---------- Fragment

Skip to main content

Jak co roku, podejmuję się próby uporządkowania drużynowego układu sił w NBA. Po Wschodzie, dziś czas na Zachód. Kto wejdzie do play-offs, kto skończy jako ekipa loteryjna, no i oczywiście, kto zarezerwuje sobie prawo gry w turnieju play-in? Serdecznie zapraszam do dyskusji i zamieszczania własnych rankingów. U mnie wygląda to tak:

1. Dallas Mavericks
Typuję, że Luka Doncic wygra swoje pierwsze MVP sezonu, że Jason Kidd zostanie trenerem roku, a Mavs wygrają zachód w rundzie zasadniczej. Może się mylę, ale tak czuję. Dla mnie ta drużyna jest tak dobra, jak 24:9 po transferach, które dały im Washingtona i Gafforda. Tak dobra, jak przejście trzech rund w play-offach. Nie widzę powodów, dla których mieliby być słabsi od swojej wersji z drugiej części tamtego sezonu. A przecież Livey będzie lepszy niż w debiutanckim sezonie, Klay doda spacingu, a Luka nigdzie się nie rusza. Kyrie też nie.

2. Oklahoma Thunder
Mają w składzie jednego z 4-5 najlepszych graczy ligi, świetnego trenera. Do tego latem wzmocnili się w miejscach, które najbardziej wymagały poprawy. Pod kosz przyszedł Isaiah Hartenstein, a na obwód Alex Caruso. Thunder mają szeroką rotację talentu, porządnego rzemiosła, rzucania, dobrze zbudowanych ciał. Drużyna praktycznie bez wad. Jedyną, jak dla mnie, może, ale nie musi być, regularne zdobywania punktów, gdy SGA nie będzie dostarczał danego dnia. Choć w tej materii spodziewam się jakościowego skoku w grze Jalena Williamsa.

3. Phoenix Suns
Uważam, że Mike Budenholzer jest wręcz stworzony dla tej ekipy. Frank Vogel, który też jest dobrym trenerem, zamiast otworzyć ich na atak, do czego w tym składzie są stworzeni, chciał z uporem uczyć ich defensywy. To plus kontuzje sprawiło, że…i tak wygrali 49 meczów. To, że odpadli w czterech meczach z Wolves trochę rozmyło fakt, że Suns w tamtym roku wcale nie byli aż tacy źli. W tym będą lepsi. Jak zdrowie pozwoli. Przez moment zastanawiałem się czy nie wrzucić ich wyżej, ale potem przypomniałem sobie, że Kevin Durant ma 36 lat i chyba nie będzie wypruwał sobie flaków, żeby zagrać we wszystkich meczach.

--------------------
---------- Dostarczone dane

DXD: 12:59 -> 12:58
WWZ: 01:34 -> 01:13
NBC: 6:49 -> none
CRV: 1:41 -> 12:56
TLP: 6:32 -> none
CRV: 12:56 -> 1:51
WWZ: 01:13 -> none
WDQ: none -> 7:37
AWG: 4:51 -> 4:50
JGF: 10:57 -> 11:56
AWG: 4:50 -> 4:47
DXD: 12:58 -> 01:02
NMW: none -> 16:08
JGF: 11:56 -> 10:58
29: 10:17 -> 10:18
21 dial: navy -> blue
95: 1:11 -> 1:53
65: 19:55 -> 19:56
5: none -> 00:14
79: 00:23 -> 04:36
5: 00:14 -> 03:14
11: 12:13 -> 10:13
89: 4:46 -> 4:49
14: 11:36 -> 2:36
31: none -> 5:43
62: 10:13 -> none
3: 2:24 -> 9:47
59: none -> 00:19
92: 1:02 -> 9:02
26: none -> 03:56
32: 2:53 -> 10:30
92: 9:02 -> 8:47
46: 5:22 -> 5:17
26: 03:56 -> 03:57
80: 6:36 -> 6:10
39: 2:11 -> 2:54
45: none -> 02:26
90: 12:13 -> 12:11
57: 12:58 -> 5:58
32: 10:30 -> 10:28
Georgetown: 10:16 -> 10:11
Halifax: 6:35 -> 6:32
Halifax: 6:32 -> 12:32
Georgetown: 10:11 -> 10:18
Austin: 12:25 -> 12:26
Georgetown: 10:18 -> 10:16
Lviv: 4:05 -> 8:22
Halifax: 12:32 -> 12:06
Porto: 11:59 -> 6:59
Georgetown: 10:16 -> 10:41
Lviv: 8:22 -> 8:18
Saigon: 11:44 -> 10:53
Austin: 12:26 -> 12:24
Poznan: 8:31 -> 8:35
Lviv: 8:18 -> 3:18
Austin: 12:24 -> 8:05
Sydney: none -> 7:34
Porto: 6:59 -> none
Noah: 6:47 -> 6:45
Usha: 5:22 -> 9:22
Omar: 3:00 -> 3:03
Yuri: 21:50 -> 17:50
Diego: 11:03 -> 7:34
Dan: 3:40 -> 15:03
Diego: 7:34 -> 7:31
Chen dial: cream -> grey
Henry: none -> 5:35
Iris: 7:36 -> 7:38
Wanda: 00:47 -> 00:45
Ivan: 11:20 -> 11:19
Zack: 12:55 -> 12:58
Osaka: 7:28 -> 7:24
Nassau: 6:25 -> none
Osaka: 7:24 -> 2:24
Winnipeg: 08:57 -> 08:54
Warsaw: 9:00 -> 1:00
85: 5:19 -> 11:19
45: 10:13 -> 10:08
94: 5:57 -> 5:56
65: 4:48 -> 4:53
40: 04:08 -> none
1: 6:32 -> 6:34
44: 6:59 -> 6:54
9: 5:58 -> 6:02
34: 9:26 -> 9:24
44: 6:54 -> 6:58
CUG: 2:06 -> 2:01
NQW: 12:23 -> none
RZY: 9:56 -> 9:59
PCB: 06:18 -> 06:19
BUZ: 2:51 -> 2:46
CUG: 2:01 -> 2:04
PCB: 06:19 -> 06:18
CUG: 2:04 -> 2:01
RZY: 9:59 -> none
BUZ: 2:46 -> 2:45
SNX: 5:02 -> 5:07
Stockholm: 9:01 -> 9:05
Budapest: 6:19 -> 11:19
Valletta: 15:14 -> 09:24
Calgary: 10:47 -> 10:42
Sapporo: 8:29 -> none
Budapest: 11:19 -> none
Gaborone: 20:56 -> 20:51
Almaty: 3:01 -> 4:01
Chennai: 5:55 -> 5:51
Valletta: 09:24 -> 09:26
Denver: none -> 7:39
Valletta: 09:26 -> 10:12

--------------------

• **Zadanie A**
Na podstawie tekstu o drużynach Zachodu NBA wyjaśnij w jednym do trzech zdań, dlaczego Phoenix Suns nie trafili wyżej w rankingu.
• **Zadanie B**
Proszę przytoczyć dokładnie fragment tekstu o drużynach Zachodu NBA od słów „1. Dallas Mavericks” aż po słowa „Kyrie też nie.”.
• **Zadanie C**
Dopisz dalszy ciąg tekstu o drużynach Zachodu NBA, zaczynając tam, gdzie się kończy.

• **Odpowiedź pisemna A**
Phoenix Suns nie znaleźli się wyżej, ponieważ Kevin Durant ma 36 lat. Według tekstu raczej nie będzie się forsował, żeby zagrać we wszystkich meczach.

• **Odpowiedź pisemna B**
1. Dallas Mavericks
Typuję, że Luka Doncic wygra swoje pierwsze MVP sezonu, że Jason Kidd zostanie trenerem roku, a Mavs wygrają zachód w rundzie zasadniczej. Może się mylę, ale tak czuję. Dla mnie ta drużyna jest tak dobra, jak 24:9 po transferach, które dały im Washingtona i Gafforda. Tak dobra, jak przejście trzech rund w play-offach. Nie widzę powodów, dla których mieliby być słabsi od swojej wersji z drugiej części tamtego sezonu. A przecież Livey będzie lepszy niż w debiutanckim sezonie, Klay doda spacingu, a Luka nigdzie się nie rusza. Kyrie też nie.

• **Odpowiedź pisemna C**
4. Minnesota Timberwolves
Nadal będą jedną z czołowych ekip w NBA, a na napakowanym talentem zachodzie o miejscach 1-3, 1-4, mogą decydować pojedyncze mecze. Anthony Edwards zaliczy sezon na poziomie All-NBA i dla tego składu, dla tej organizacji, to jest najważniejsze. Minnesota, to nie Los Angeles czy Nowy Jork. Małe rynki muszą patrzeć na niemal każdego wydanego dolara, ale posiadanie w składzie tego typu talentu i postaci upraszcza bardzo wiele. ANT nie da im wypaść poza top 6.

5. Denver Nuggets
Dopóki jest tam zdrowy Nikola Jokic, dopóty Nuggets nie zejdą poniżej pewnego poziomu. Jak kiedyś Tim Duncan w Spurs. Wszystko powyżej, a może być powyżej, zależeć będzie od zdrowia Jamala Murraya, tego jak wyglądać będzie Michael Porter Jr. Nuggets będą potrzebowali, żeby do swojej gry dodał choć kawałek innego, nowego wymiaru. Lub po prostu był jeszcze lepszy w ataku. 16,7 punktu, to trochę za mało, jak na gracza który zarabia jak gwiazda, niemal tyle samo co Murray. Kluczowe też będzie to, czy Nuggets trafią ze swoją młodzieżą, z podkreśleniem roli Christiana Brauna. Na żywo, w Abu Dhabi wyglądał ostro. Cokolwiek dobrego od Russella Westbrooka, będzie mile widzianą nadwyżką.

6. Memphis Grizzlies
Myślę, że posiadanie ich w top 6, to żadna zuchwała predykcja. Dwa lata temu, przed kontuzjami, byli wszak drugą siłą zachodu. Jeśli zdrowie dopisze, a Ja Morant nie zechce zabawić się w gangstera, w tej rotacji jest wszystko – lider na poziomie All-NBA, kolega strzelec ocierający się o All-Star, dwóch elitarnych defensorów, z których jeden jest wysoki, a drugi obwodowy. No i świetny trener. Zdrowia i dojrzałości życzę!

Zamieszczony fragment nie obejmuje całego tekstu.